#### [ABOUT THIS TASK]
Copying exactly, give the lines in the material below from the one with "thumb cmc: (360, 254)" to the one with "ring pip: (236, 324)", ends included, and nothing besides.

#### [PROVIDED DATA]
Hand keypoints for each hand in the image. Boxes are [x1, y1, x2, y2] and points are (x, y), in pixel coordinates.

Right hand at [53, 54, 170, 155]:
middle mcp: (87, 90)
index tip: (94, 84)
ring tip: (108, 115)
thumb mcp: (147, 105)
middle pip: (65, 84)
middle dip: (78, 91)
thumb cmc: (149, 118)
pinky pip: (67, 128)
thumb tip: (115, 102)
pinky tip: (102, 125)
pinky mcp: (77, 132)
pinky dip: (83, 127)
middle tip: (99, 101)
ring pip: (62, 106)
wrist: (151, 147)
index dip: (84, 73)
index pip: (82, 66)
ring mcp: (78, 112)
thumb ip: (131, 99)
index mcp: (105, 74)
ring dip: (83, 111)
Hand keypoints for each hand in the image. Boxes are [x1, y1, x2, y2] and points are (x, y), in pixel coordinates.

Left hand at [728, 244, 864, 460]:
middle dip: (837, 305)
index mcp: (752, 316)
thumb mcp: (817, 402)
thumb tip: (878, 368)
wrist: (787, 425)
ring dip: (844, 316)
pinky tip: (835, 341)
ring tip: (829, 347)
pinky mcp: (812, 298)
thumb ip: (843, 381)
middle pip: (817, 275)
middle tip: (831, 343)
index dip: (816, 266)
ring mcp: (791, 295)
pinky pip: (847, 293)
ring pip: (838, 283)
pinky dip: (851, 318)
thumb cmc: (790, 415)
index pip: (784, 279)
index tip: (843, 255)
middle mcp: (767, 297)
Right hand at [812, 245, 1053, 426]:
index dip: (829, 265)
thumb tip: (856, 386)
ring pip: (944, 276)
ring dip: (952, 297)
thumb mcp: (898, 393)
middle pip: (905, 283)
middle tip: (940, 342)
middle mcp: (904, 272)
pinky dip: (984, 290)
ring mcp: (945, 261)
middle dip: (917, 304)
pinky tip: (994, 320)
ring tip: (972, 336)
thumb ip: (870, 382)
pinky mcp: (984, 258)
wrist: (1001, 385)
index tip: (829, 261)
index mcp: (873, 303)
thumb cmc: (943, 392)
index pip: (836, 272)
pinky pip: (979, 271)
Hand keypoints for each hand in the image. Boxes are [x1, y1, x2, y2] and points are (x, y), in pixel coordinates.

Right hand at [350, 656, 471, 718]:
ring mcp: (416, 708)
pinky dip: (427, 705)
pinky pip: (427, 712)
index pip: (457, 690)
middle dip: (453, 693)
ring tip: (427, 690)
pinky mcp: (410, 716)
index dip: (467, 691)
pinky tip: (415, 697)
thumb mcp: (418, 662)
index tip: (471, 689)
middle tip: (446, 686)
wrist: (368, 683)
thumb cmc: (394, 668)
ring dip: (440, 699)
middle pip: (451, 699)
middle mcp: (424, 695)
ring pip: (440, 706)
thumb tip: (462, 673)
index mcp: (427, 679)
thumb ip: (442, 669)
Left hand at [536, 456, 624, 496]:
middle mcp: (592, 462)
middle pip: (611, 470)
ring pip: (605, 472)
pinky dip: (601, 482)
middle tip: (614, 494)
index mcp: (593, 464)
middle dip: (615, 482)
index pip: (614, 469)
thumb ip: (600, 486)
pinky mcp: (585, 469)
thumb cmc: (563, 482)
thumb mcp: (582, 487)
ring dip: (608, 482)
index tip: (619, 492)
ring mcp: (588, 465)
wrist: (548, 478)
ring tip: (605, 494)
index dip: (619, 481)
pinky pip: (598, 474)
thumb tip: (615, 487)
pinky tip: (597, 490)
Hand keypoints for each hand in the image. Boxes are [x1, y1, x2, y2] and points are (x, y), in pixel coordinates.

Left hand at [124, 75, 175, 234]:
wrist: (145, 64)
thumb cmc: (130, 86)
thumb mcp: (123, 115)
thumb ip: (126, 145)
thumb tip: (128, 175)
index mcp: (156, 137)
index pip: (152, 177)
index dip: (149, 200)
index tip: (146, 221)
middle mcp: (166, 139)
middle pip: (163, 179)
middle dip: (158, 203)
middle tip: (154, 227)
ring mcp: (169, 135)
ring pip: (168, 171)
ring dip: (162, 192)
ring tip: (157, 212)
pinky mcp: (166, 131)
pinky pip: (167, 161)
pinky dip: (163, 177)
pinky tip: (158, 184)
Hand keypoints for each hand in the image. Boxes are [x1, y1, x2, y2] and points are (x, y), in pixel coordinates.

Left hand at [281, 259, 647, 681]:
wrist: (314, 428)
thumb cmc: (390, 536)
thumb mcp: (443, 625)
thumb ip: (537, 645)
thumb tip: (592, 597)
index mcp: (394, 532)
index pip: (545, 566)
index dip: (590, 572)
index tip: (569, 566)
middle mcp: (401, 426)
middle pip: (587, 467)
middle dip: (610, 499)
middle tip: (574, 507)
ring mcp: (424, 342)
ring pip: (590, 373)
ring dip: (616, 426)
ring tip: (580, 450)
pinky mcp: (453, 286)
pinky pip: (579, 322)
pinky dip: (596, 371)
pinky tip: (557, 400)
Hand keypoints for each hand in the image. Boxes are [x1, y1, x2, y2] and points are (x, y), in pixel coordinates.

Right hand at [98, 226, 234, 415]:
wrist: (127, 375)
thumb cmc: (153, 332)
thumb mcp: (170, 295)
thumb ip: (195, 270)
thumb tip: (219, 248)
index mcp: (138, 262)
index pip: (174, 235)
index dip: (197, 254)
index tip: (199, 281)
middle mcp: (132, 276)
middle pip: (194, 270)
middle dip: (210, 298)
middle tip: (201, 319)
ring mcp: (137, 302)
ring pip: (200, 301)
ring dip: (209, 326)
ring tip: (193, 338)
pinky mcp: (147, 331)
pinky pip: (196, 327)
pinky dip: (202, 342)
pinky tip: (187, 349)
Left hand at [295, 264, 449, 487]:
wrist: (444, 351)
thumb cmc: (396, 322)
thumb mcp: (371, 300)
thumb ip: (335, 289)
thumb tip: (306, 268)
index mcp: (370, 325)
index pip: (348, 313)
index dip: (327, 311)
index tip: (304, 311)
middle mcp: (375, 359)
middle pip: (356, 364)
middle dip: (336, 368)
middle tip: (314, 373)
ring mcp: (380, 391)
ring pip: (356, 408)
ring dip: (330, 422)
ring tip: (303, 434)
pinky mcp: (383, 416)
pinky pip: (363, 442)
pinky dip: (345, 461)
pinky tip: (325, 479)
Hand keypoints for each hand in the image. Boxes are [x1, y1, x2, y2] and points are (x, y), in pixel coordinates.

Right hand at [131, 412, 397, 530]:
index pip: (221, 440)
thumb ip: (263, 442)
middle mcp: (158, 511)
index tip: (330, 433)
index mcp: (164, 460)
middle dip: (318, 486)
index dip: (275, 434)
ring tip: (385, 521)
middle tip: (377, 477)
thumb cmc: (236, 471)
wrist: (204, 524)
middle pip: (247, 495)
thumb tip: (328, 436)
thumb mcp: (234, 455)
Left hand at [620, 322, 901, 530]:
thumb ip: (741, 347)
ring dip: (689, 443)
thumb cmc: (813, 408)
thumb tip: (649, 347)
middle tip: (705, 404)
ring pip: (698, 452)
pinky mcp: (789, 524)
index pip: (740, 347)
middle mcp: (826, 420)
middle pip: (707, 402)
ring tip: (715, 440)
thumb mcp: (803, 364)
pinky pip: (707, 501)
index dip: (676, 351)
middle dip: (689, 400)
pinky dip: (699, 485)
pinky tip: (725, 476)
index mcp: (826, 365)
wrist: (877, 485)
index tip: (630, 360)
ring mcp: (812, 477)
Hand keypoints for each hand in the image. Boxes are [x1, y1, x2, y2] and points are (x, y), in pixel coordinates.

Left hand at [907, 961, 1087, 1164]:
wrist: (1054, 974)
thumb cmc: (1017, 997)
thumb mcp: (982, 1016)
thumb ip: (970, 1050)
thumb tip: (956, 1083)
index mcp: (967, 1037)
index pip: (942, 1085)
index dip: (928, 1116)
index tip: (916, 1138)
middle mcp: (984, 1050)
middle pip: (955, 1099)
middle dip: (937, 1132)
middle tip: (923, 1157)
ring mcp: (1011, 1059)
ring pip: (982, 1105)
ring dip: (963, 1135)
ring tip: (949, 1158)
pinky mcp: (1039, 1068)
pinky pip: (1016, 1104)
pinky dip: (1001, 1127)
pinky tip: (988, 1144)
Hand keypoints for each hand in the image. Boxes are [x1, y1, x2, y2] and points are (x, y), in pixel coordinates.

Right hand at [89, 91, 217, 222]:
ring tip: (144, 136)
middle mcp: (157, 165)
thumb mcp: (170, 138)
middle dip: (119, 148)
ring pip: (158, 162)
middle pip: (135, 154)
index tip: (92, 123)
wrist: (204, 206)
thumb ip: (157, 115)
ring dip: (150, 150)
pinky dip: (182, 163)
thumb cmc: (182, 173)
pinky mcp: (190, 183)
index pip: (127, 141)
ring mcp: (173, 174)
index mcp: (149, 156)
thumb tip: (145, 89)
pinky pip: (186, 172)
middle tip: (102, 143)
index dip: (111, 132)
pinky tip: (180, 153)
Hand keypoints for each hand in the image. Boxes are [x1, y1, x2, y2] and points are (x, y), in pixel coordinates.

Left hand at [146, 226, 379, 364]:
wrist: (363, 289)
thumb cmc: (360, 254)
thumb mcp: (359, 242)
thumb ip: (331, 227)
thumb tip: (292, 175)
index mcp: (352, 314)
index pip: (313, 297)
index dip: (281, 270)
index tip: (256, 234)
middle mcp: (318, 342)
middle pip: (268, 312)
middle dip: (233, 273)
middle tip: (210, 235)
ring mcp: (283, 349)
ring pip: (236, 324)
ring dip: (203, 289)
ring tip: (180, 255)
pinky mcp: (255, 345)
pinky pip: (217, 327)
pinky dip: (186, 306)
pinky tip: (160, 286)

#### [COMPLETED EXERCISE]
thumb cmc: (360, 254)
thumb mcp: (359, 242)
thumb ip: (331, 227)
thumb tip: (292, 175)
index mcp: (352, 314)
index pip: (313, 297)
index dip: (281, 270)
index tip: (256, 234)
middle mcp: (318, 342)
middle pip: (268, 312)
middle dip: (233, 273)
middle tip: (210, 235)
ring mcp: (283, 349)
ring pip: (236, 324)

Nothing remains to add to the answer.